Anyway, back to the blog at hand: I don’t have kids and I’ve never had straight friends and family make the kinds of outright homophobic comments to my face that Dan Pearce has. So while it’s hard to read his constant “Dear God, please don’t let me be anything other than straight” refrain, it’s understandable given his circumstances. All the more brave, then, his decision to stop living the lie and crack the closet door. I expect there are some homophobic comments amidst the 3443 responses to his post to date, but I was encouraged by the outpouring of support I found there. It’s hard to imagine how anyone could respond other than supportively to such a heartrending, vulnerable piece, but then again, I can’t fathom any of the hateful trolling comments that show up on the web every day. May we all be stronger and have more integrity than those whose humanity is so stunted.


Guidelines for acceptable sexuality have been drilled into me my entire life, and the mandate has always been clear. Being anything other than straight will never be tolerable, at least not with the vast majority of the people in my family and in my community.

That damned mandate.

The one that tells us we are to claim love, but we are to never actually love those who we have been told are unacceptably different.
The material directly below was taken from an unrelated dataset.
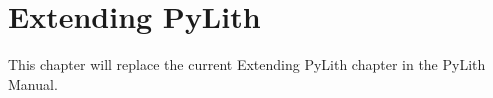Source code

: \chapter{Extending PyLith}
\label{cha:developer}

This chapter will replace the current Extending PyLith chapter in the
PyLith Manual.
…For twenty-one years, I have been paralyzed by the fear of what this society will do with me if they ever were to know of the thoughts that I continually push away. For more than two decades, I have made a choice to be straight. After all, it’s as easy as making a choice, isn’t it? This culture has made sure that I know that. Anyone who is anything other than straight was just someone deceived by the devil. He is unnatural. He is confused. He is mistaken. He is weak. He can control it if he desires to control it. Such a compelling and ongoing argument has been made that I have always trusted it.

Until now. Among other illusions broken, may Dan find that his fears of being forever defined primarily by his sexuality are unfounded. The universe is so much bigger than the prejudice of small minds.